# Stated problem:
Copy these rows again, swapping every "scientific name" for "Latin name" and leaving everything else the same.

* START *

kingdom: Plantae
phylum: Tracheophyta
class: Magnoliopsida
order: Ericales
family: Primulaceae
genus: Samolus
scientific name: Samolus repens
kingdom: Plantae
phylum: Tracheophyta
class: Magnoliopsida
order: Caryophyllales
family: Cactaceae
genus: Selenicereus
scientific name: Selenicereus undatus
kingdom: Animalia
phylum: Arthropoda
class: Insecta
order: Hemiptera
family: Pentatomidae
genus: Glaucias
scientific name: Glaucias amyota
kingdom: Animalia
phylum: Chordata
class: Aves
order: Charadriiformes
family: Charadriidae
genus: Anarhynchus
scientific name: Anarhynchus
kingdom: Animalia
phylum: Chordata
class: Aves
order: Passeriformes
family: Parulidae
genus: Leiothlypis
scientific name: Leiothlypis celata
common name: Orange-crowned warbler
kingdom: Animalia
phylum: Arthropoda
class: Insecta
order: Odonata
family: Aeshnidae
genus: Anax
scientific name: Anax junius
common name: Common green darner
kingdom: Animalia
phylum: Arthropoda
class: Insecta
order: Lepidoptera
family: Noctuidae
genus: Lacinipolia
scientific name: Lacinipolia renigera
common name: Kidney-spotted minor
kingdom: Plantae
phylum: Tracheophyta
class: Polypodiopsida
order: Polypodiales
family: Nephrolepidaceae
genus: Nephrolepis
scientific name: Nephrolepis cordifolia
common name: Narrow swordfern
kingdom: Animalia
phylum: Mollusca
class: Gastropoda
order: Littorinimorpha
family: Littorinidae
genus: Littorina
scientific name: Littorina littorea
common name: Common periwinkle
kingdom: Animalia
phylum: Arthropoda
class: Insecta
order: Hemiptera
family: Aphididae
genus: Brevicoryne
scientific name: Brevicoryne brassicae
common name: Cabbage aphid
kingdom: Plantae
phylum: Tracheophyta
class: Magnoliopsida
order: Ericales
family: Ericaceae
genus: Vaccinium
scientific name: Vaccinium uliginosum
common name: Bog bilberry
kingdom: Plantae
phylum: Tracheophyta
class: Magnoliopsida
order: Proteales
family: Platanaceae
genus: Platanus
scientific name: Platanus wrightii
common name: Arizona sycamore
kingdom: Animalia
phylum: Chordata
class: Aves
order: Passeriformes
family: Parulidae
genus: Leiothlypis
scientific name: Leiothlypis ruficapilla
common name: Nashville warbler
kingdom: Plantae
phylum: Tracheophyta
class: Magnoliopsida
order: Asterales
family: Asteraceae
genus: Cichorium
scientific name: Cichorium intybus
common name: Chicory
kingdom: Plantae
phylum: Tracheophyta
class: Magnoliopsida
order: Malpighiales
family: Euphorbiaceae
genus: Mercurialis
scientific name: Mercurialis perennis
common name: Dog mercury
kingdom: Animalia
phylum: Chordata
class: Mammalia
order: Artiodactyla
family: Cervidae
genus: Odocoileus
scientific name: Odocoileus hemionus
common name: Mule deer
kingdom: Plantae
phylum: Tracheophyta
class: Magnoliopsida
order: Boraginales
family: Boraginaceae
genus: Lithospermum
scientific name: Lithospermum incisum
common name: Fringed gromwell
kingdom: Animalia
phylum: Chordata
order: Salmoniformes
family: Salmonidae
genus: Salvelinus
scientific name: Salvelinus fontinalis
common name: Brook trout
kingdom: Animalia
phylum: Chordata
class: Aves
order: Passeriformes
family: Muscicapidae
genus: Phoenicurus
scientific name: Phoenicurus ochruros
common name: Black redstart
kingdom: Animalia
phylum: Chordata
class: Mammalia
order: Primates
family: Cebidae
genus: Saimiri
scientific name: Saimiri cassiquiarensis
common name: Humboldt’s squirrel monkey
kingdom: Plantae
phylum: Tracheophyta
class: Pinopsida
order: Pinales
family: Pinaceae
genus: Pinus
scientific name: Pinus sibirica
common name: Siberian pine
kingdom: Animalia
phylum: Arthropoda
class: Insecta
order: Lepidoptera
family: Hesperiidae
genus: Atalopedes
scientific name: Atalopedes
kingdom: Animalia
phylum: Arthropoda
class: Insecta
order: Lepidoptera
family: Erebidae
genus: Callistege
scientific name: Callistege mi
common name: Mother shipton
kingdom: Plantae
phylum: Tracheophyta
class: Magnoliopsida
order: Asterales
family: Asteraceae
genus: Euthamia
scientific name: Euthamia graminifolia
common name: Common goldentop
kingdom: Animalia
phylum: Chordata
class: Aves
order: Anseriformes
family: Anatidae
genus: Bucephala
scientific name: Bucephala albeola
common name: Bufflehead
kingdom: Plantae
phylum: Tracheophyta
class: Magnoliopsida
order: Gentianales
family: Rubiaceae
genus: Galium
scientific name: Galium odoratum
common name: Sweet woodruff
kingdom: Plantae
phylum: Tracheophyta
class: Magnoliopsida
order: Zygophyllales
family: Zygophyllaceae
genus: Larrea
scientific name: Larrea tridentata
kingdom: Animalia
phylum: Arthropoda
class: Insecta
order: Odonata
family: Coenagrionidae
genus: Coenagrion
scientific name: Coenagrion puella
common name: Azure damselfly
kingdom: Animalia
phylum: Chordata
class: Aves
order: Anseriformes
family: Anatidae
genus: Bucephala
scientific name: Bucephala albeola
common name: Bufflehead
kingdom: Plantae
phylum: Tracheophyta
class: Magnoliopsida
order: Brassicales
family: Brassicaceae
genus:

* END *

# Reply to the task:
kingdom: Plantae
phylum: Tracheophyta
class: Magnoliopsida
order: Ericales
family: Primulaceae
genus: Samolus
Latin name: Samolus repens
kingdom: Plantae
phylum: Tracheophyta
class: Magnoliopsida
order: Caryophyllales
family: Cactaceae
genus: Selenicereus
Latin name: Selenicereus undatus
kingdom: Animalia
phylum: Arthropoda
class: Insecta
order: Hemiptera
family: Pentatomidae
genus: Glaucias
Latin name: Glaucias amyota
kingdom: Animalia
phylum: Chordata
class: Aves
order: Charadriiformes
family: Charadriidae
genus: Anarhynchus
Latin name: Anarhynchus
kingdom: Animalia
phylum: Chordata
class: Aves
order: Passeriformes
family: Parulidae
genus: Leiothlypis
Latin name: Leiothlypis celata
common name: Orange-crowned warbler
kingdom: Animalia
phylum: Arthropoda
class: Insecta
order: Odonata
family: Aeshnidae
genus: Anax
Latin name: Anax junius
common name: Common green darner
kingdom: Animalia
phylum: Arthropoda
class: Insecta
order: Lepidoptera
family: Noctuidae
genus: Lacinipolia
Latin name: Lacinipolia renigera
common name: Kidney-spotted minor
kingdom: Plantae
phylum: Tracheophyta
class: Polypodiopsida
order: Polypodiales
family: Nephrolepidaceae
genus: Nephrolepis
Latin name: Nephrolepis cordifolia
common name: Narrow swordfern
kingdom: Animalia
phylum: Mollusca
class: Gastropoda
order: Littorinimorpha
family: Littorinidae
genus: Littorina
Latin name: Littorina littorea
common name: Common periwinkle
kingdom: Animalia
phylum: Arthropoda
class: Insecta
order: Hemiptera
family: Aphididae
genus: Brevicoryne
Latin name: Brevicoryne brassicae
common name: Cabbage aphid
kingdom: Plantae
phylum: Tracheophyta
class: Magnoliopsida
order: Ericales
family: Ericaceae
genus: Vaccinium
Latin name: Vaccinium uliginosum
common name: Bog bilberry
kingdom: Plantae
phylum: Tracheophyta
class: Magnoliopsida
order: Proteales
family: Platanaceae
genus: Platanus
Latin name: Platanus wrightii
common name: Arizona sycamore
kingdom: Animalia
phylum: Chordata
class: Aves
order: Passeriformes
family: Parulidae
genus: Leiothlypis
Latin name: Leiothlypis ruficapilla
common name: Nashville warbler
kingdom: Plantae
phylum: Tracheophyta
class: Magnoliopsida
order: Asterales
family: Asteraceae
genus: Cichorium
Latin name: Cichorium intybus
common name: Chicory
kingdom: Plantae
phylum: Tracheophyta
class: Magnoliopsida
order: Malpighiales
family: Euphorbiaceae
genus: Mercurialis
Latin name: Mercurialis perennis
common name: Dog mercury
kingdom: Animalia
phylum: Chordata
class: Mammalia
order: Artiodactyla
family: Cervidae
genus: Odocoileus
Latin name: Odocoileus hemionus
common name: Mule deer
kingdom: Plantae
phylum: Tracheophyta
class: Magnoliopsida
order: Boraginales
family: Boraginaceae
genus: Lithospermum
Latin name: Lithospermum incisum
common name: Fringed gromwell
kingdom: Animalia
phylum: Chordata
order: Salmoniformes
family: Salmonidae
genus: Salvelinus
Latin name: Salvelinus fontinalis
common name: Brook trout
kingdom: Animalia
phylum: Chordata
class: Aves
order: Passeriformes
family: Muscicapidae
genus: Phoenicurus
Latin name: Phoenicurus ochruros
common name: Black redstart
kingdom: Animalia
phylum: Chordata
class: Mammalia
order: Primates
family: Cebidae
genus: Saimiri
Latin name: Saimiri cassiquiarensis
common name: Humboldt’s squirrel monkey
kingdom: Plantae
phylum: Tracheophyta
class: Pinopsida
order: Pinales
family: Pinaceae
genus: Pinus
Latin name: Pinus sibirica
common name: Siberian pine
kingdom: Animalia
phylum: Arthropoda
class: Insecta
order: Lepidoptera
family: Hesperiidae
genus: Atalopedes
Latin name: Atalopedes
kingdom: Animalia
phylum: Arthropoda
class: Insecta
order: Lepidoptera
family: Erebidae
genus: Callistege
Latin name: Callistege mi
common name: Mother shipton
kingdom: Plantae
phylum: Tracheophyta
class: Magnoliopsida
order: Asterales
family: Asteraceae
genus: Euthamia
Latin name: Euthamia graminifolia
common name: Common goldentop
kingdom: Animalia
phylum: Chordata
class: Aves
order: Anseriformes
family: Anatidae
genus: Bucephala
Latin name: Bucephala albeola
common name: Bufflehead
kingdom: Plantae
phylum: Tracheophyta
class: Magnoliopsida
order: Gentianales
family: Rubiaceae
genus: Galium
Latin name: Galium odoratum
common name: Sweet woodruff
kingdom: Plantae
phylum: Tracheophyta
class: Magnoliopsida
order: Zygophyllales
family: Zygophyllaceae
genus: Larrea
Latin name: Larrea tridentata
kingdom: Animalia
phylum: Arthropoda
class: Insecta
order: Odonata
family: Coenagrionidae
genus: Coenagrion
Latin name: Coenagrion puella
common name: Azure damselfly
kingdom: Animalia
phylum: Chordata
class: Aves
order: Anseriformes
family: Anatidae
genus: Bucephala
Latin name: Bucephala albeola
common name: Bufflehead
kingdom: Plantae
phylum: Tracheophyta
class: Magnoliopsida
order: Brassicales
family: Brassicaceae
genus:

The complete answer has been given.